La marque des panneaux figure bien au contrat. Si leur nombre n’est pas mentionné, la puissance de l’installation l’est et la cour relève que le 10 juin 2015, M. [J] a signé un protocole d’accord qui portait sur un versement de prime à l’installation en précisant que la société Solar éco green lui avait bien installé la puissance de 3 kWc soit 12 panneaux photovoltaïques d’une puissance de 250 Wc chacun et avait rempli tous ses engagements à son égard.
Il n’est pas étayé en quoi le modèle et les références, la performance la dimension et le poids de l’onduleur pouvaient constituer, in concreto, des caractéristiques essentielles du produit au sens de l’article précité, alors que la description du produit vendu est suffisamment détaillée au regard des exigences textuelles.

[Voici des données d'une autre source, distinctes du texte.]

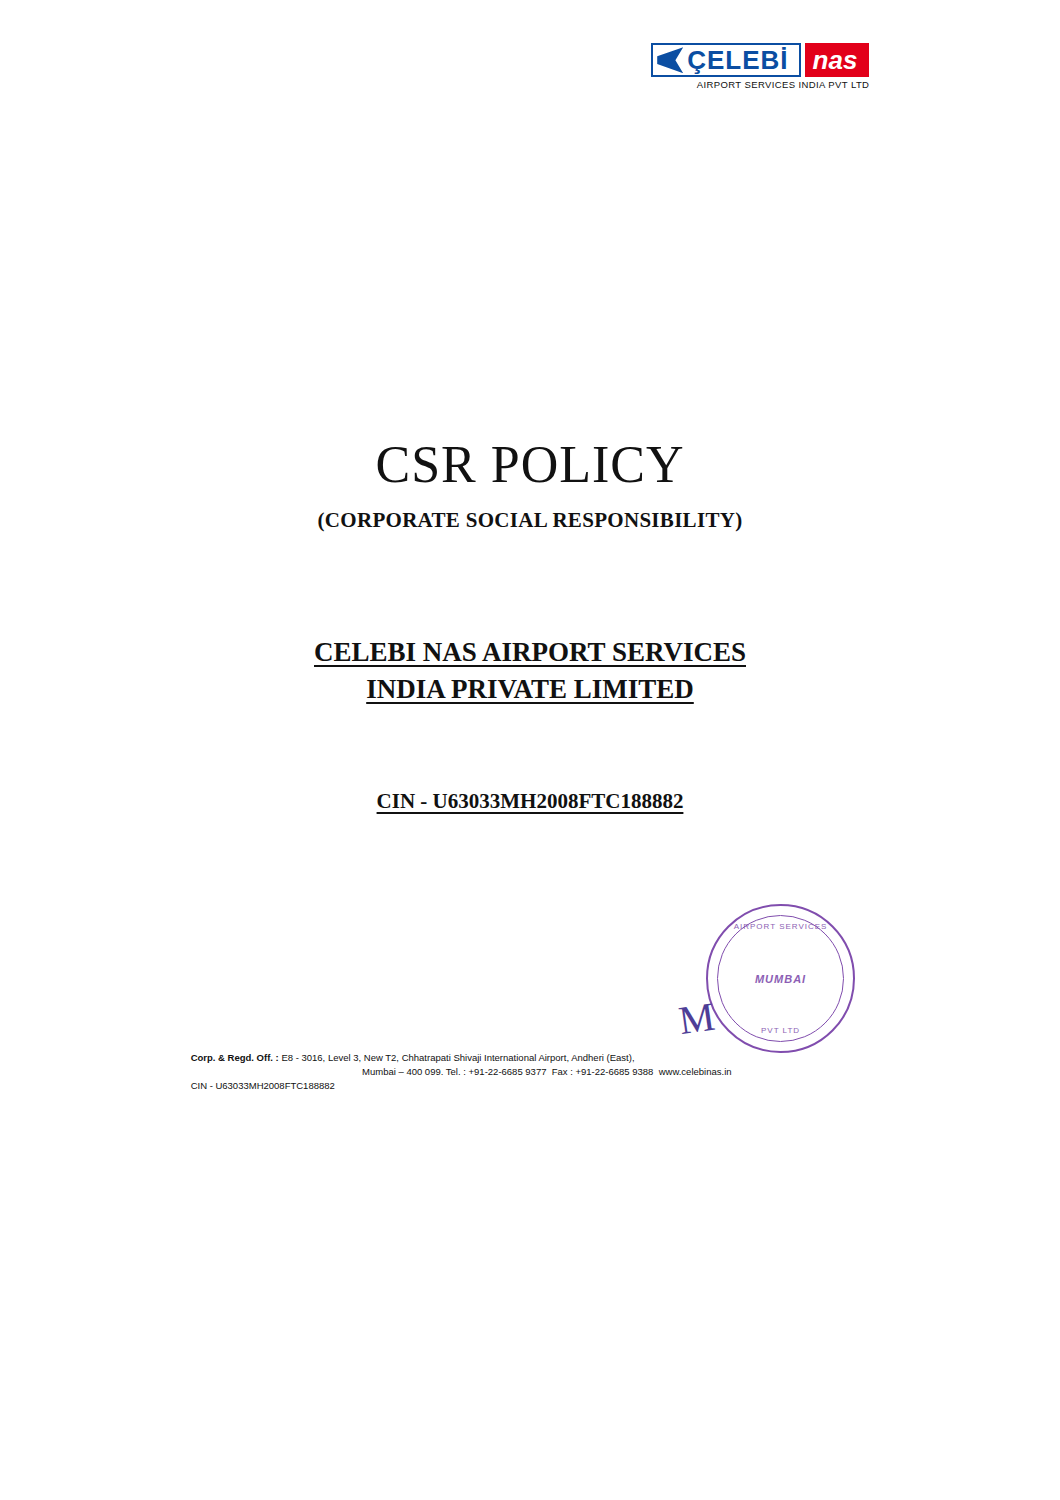ÇELEBİ
nas
AIRPORT SERVICES INDIA PVT LTD
CSR POLICY
(CORPORATE SOCIAL RESPONSIBILITY)
CELEBI NAS AIRPORT SERVICES
INDIA PRIVATE LIMITED
CIN - U63033MH2008FTC188882
AIRPORT SERVICES
MUMBAI
PVT LTD
M
Corp. & Regd. Off. : E8 - 3016, Level 3, New T2, Chhatrapati Shivaji International Airport, Andheri (East),
Mumbai – 400 099. Tel. : +91-22-6685 9377 Fax : +91-22-6685 9388 www.celebinas.in
CIN - U63033MH2008FTC188882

Le bon de commande n’encourt donc aucune annulation pour ce motif. Le jugement doit donc être infirmé en ce qu’il a prononcé l’annulation des contrats et en toutes ses autres dispositions sauf en ce qu’il a rejeté les demandes indemnitaires des époux [J].
Sur les autres demandes
Les époux [J] qui succombent doivent être condamnés aux entiers dépens de première instance et d’appel, ces derniers avec le bénéfice de la distraction pour Maître Nathalie Lesenechal et la Selas Cloix & Mendes Gil et il apparaît équitable de leur faire supporter les frais irrépétibles engagés par la société Segoula à hauteur de la somme de 2 000 euros sur le fondement de l’article 700 du code de procédure civile.
PAR CES MOTIFS
LA COUR,
Statuant par arrêt réputé contradictoire en dernier ressort,
Déclare irrecevables les demandes de la société Domofinance à l’égard de M. [E] [J] et de Mme [L] [S] épouse [J] ;
Infirme le jugement en toutes ses dispositions sauf en ce qu’il a rejeté les demandes indemnitaires de M. [E] [J] et de Mme [L] [S] épouse [J] ;
Statuant à nouveau et y ajoutant,
Dit n’y avoir lieu à annulation des contrats ;
Condamne M. [E] [J] et Mme [L] [S] épouse [J] in solidum aux entiers dépens de première instance et d’appel, ces derniers avec le bénéfice de la distraction pour Maître Nathalie Lesenechal et la Selas Cloix & Mendes Gil ;
Condamne M. [E] [J] et Mme [L] [S] épouse [J] in solidum au paiement à la société Segoula d’une somme de 2 000 euros sur le fondement de l’article 700 du code de procédure civile.